Charlotte Church has reflected on the media frenzy surrounding her when she turned 16.
The Welsh musician, who rose to fame as a classical singer aged 12 and went on to sell 10 million records, was subject to heightened attention from the tabloid press as a teenager.
Radio DJ Chris Moyles publicly offered to take her virginity when she turned 16, the age of consent, and when Church fell pregnant with her ex-partner rugby player Gavin Henson at 21, the media had reported her pregnancy before she was able to tell her family the news.
Speaking in a new interview with The Observer, Church said that her character was “taken from me, and made into something salacious, or something to be ridiculed”.
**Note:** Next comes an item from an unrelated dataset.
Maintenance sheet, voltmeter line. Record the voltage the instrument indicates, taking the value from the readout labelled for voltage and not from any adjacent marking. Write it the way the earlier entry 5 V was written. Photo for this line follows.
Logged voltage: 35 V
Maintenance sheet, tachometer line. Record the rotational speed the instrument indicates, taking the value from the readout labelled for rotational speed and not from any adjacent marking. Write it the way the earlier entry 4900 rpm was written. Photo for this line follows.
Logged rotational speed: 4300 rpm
“I’ve been made into this caricature: sexualised, patronised, ridiculed,” she said.
Church gave an example of her appearance on Question Time in 2015, explaining: “I suggested, as was being presented in research at the time, that climate change and drought played a role in war breaking out in Syria.”
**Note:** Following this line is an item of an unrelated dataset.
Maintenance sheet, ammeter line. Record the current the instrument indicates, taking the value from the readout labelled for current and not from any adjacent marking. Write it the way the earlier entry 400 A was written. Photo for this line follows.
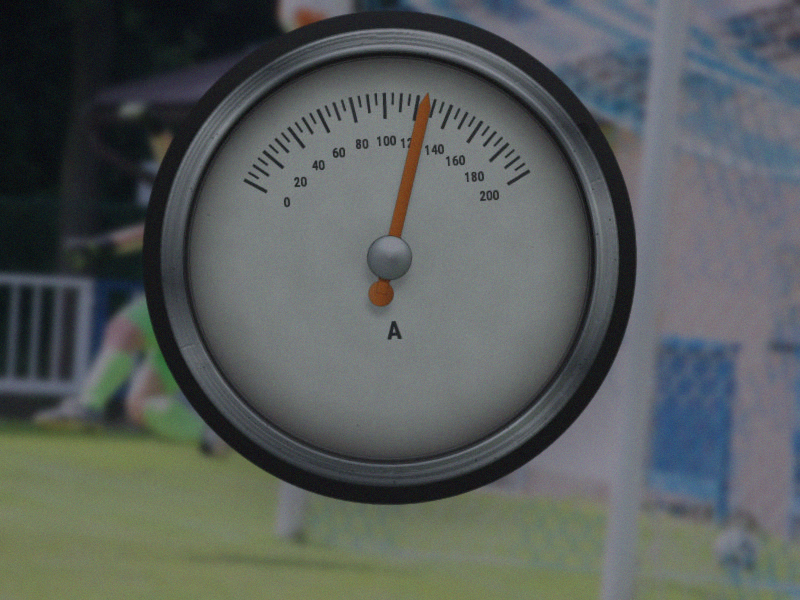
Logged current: 125 A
“When I said it, it was all over the papers: ‘Voice of an Angel, Brain of Angel Delight: Charlotte Church blames climate change for jihadis.’”
Church believes that the tabloid media tried to make her a “figure of ridicule who was thick, and a tart, and a drunk”.

She continued: “Now don’t get me wrong, I got myself into certain…Well did I, actually? I mean, I had sex. I went clubbing with friends. Only the tabloids were always right there, poised to orchestrate any sort of downfall.”
In 2021, Church detailed the effects in evidence to the Leveson inquiry, a public inquiry into the practices and ethics of the British press following the phone hacking scandal.
“I started to understand deeply what the experience me and my family had at the hands of the press really was,” Church told the paper. “How dramatic and painful and shaming and ugly it was for us all. It really politicised me, seeing the insidious relations between police, press and government.”
In 2023, Church opened her nature retreat centre in Wales, called The Dreaming, which offers respite for guests – but it immediately became a sanctuary for her to escape.
“Part of all this for me has been having the time to cocoon and to heal my wounds inflicted in that exposure,” she said. “I was made such tabloid fodder, for such long periods of time, lots of people just saw me as a celebrity.”
“A piss-head celebrity, really. It was a time with lots of misogyny flying about, especially towards working-class women, or women who were outspoken.”
Speaking to The Independent in 2022 about opening her retreat centre, she said she wanted to do her bit in helping “save humanity and help us live more consciously and more fulfillingly with the natural world”.
Rhydoldog House, the former home of designer Laura Ashley, has 49 acres of woodland and grounds.
She said that her goal is to help “people to relax, to slow down, to face themselves, to find beauty and nature, and to be loving”.
“All of the practices of capitalism are deepening our unhappiness, and our inability to live with ourselves,” she said. “This constant entertainment, this constant distraction, means that we can’t be connected.”